Plusieurs organisations syndicales (CGT, Solidaires, FSU) appellent à mobilisation, le 27 mars, pour demander des mesures pérennes en matière de logement pour tous. Elles estiment en effet que «le report de la trêve hivernale (…) au 1er juin 2021» ne suffit pas pour faire face à la crise, ni pour corriger les effets de certaines mesures, notamment «la réforme des aides au logement mise en œuvre au 1er janvier 2021», et plus largement «le désengagement de l’État en matière d’accès et de droit au logement confirmé dans le plan de relance puisque seuls 650 millions d’euros sont affectés à la construction et 500 millions d’euros à l’aide aux bailleurs». Les pouvoirs publics devraient plutôt s'engager pour «la construction d’au moins 500 000 logements sociaux par an», «le retrait de la réforme des aides au logement et leur revalorisation», mais aussi «l’arrêt des licenciements, des suppressions de postes dans tous les secteurs d’activité», «la revalorisation des salaires», ainsi que «l’abandon de la réforme de l’assurance chômage et l’ouverture de réelles négociations pour améliorer le système d’indemnisation».
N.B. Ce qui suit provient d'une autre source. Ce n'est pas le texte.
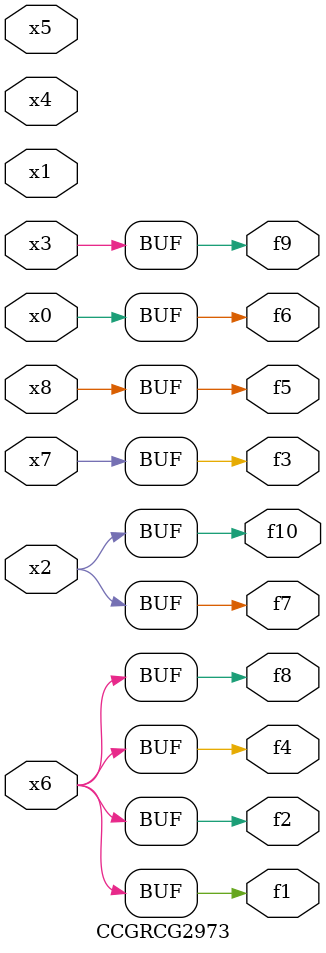
<source format=v>
module CCGRCG2973(
	input x0, x1, x2, x3, x4, x5, x6, x7, x8,
	output f1, f2, f3, f4, f5, f6, f7, f8, f9, f10
);
	assign f1 = x6;
	assign f2 = x6;
	assign f3 = x7;
	assign f4 = x6;
	assign f5 = x8;
	assign f6 = x0;
	assign f7 = x2;
	assign f8 = x6;
	assign f9 = x3;
	assign f10 = x2;
endmodule

</source>
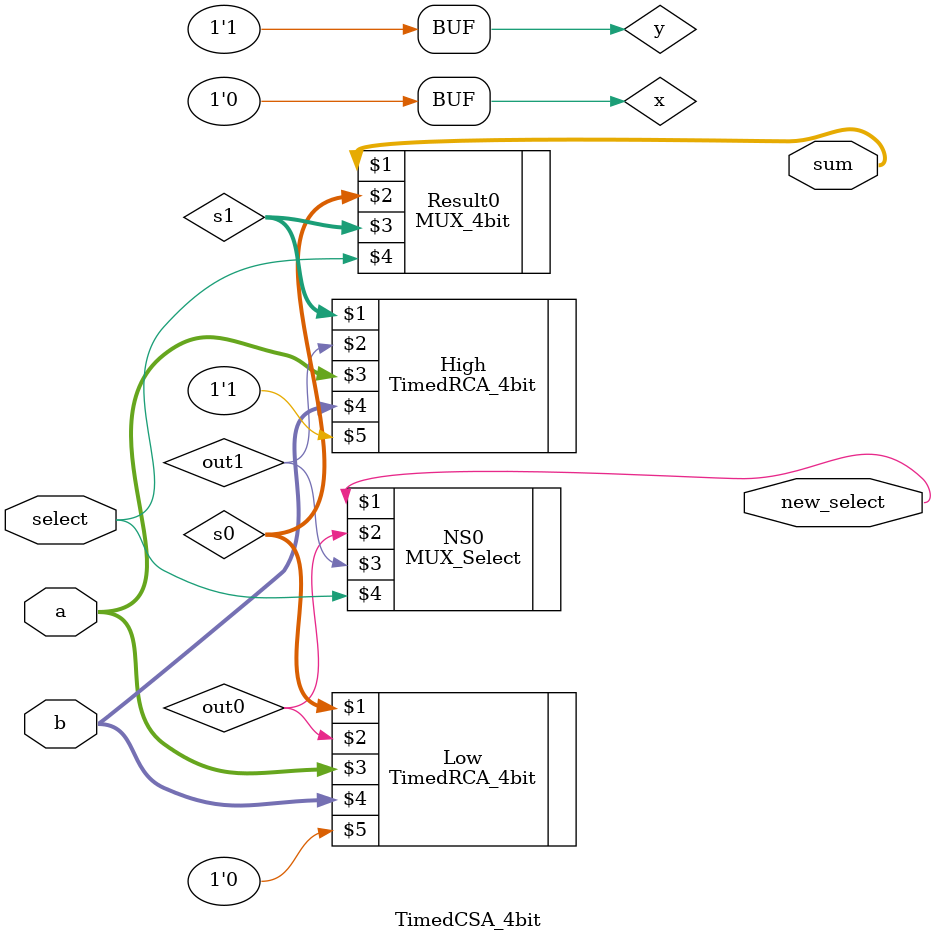
<source format=v>
`timescale 1ns / 1ps
`define D	1		// define the delay
module TimedCSA_64bit(output [63:0] sum, output new_select, input [63:0] a,b, input cin
    );
	 
	wire c0, ns0, ns1, ns2, ns3;
	//Start off with 4 bit RCA (total 4)
	TimedRCA_4bit FBR0 (sum [3:0], c0, a[3:0], b[3:0],cin);
	//Attach 32 bit CSA (total 36 bits)
	TimedCSA_32bit CSA1 (sum[35:4], ns0,a[35:4], b[35:4], c0);
	//Attach 16 bit CSA (total 52 bits)
	TimedCSA_16bit CSA2 (sum[51:36], ns1, a[51:36], b[51:36], ns0);
	//Attach 8 bit CSA (total 60 bits)
	TimedCSA_8bit CSA3 (sum[59:52], ns2, a[59:52], b[59:52], ns1);
	//Attach 4 bit CSA (total 64 bits)
	TimedCSA_4bit CSA4 (sum[63:60], new_select, a[63:60], b[63:60], ns2);
endmodule

module TimedCSA_32bit(output [31:0] sum, output new_select, input [31:0] a,b, input select
    );

	wire ns0;
	//Use two sixteen bit CSAs
	TimedCSA_16bit A0(sum[15:0], ns0, a[15:0], b[15:0],select);
	TimedCSA_16bit A1(sum[31:16], new_select, a[31:16], b[31:16], ns0);
endmodule

module TimedCSA_16bit(output [15:0] sum, output new_select, input [15:0] a,b, input select
    );

	wire ns0;
	//Use two eight bit CSAs
	TimedCSA_8bit A0(sum[7:0], ns0, a[7:0], b[7:0],select);
	TimedCSA_8bit A1(sum[15:8], new_select, a[15:8], b[15:8], ns0);

endmodule


module TimedCSA_8bit(output [7:0] sum, output new_select, input [7:0] a,b, input select
    );

	wire ns0;
	//Use two four bit CSAs
	TimedCSA_4bit A0(sum[3:0], ns0, a[3:0], b[3:0],select);
	TimedCSA_4bit A1(sum[7:4], new_select, a[7:4], b[7:4], ns0);
endmodule

module TimedCSA_4bit(output [3:0] sum, output new_select, input [3:0] a, b, input select
    );
	reg x = 0;				//cin for low order sum
	reg y = 1;				//cin for high order sum
	wire [3:0] s0, s1;	//low and high order sums
	wire out0,out1;		//low and high order carry outs
	
	TimedRCA_4bit Low (s0 [3:0] ,out0, a[3:0] , b[3:0] , x);				//Calculate High Order Sum
	TimedRCA_4bit High(s1 [3:0] ,out1, a[3:0] , b[3:0] , y);				//Calculate Low Order Sum
	MUX_4bit Result0 (sum[3:0] , s0[3:0] , s1[3:0] , select);		//Choose Correct Sum
	MUX_Select NS0 (new_select, out0, out1, select);						//Choose new select
	
endmodule

</source>
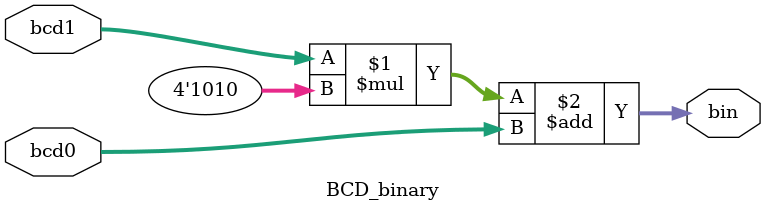
<source format=v>
module BCD_binary
   (
    output wire [5:0] bin, 
    input wire [3:0]   bcd1, 
    input wire [3:0]   bcd0 
    
   );

   assign bin = (bcd1*4'd10) + bcd0;

endmodule

</source>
Le syndicat Unsa rappelle, pour sa part, que la dette publique ne doit pas être supportée par les seuls salariés. Après avoir pris connaissance des conclusions de la commission Arthuis sur l'avenir des finances publiques, il dit partager celles portant sur «la pluriannualité (…) et la (…) séparation entre loi de Finances (…) et celle de la Sécurité sociale». En revanche, il préconise des mesures complémentaires: «création d'une Commission des finances publiques (…) qui permettrait aux partenaires sociaux de (…) s'exprimer»; acter que «la dette Covid (…) soit isolée de la dette publique et que son remboursement soit étalé sur du très long terme». En outre, «une relance par la consommation», que la commission n'envisage pas, lui paraît nécessaire.
Pour sa part, l’Union nationale des footballeurs professionnels souhaite que les pouvoirs publics revoient leur position sur le droit de sortie des joueurs internationaux devant jouer hors Union européenne. L'UNFP rappelle que, du fait des restrictions sanitaires, certains joueurs (de l'Olympique lyonnais–NDLR) se sont «vus signifier l’interdiction de rejoindre leur sélection nationale» par leur club. Elle demande donc que s'applique à ces joueurs la dérogation à l'obligation «de se soumettre à une période de “septaine” à leur retour sur le territoire national», conformément au respect de l'égalité… sportive comme républicaine.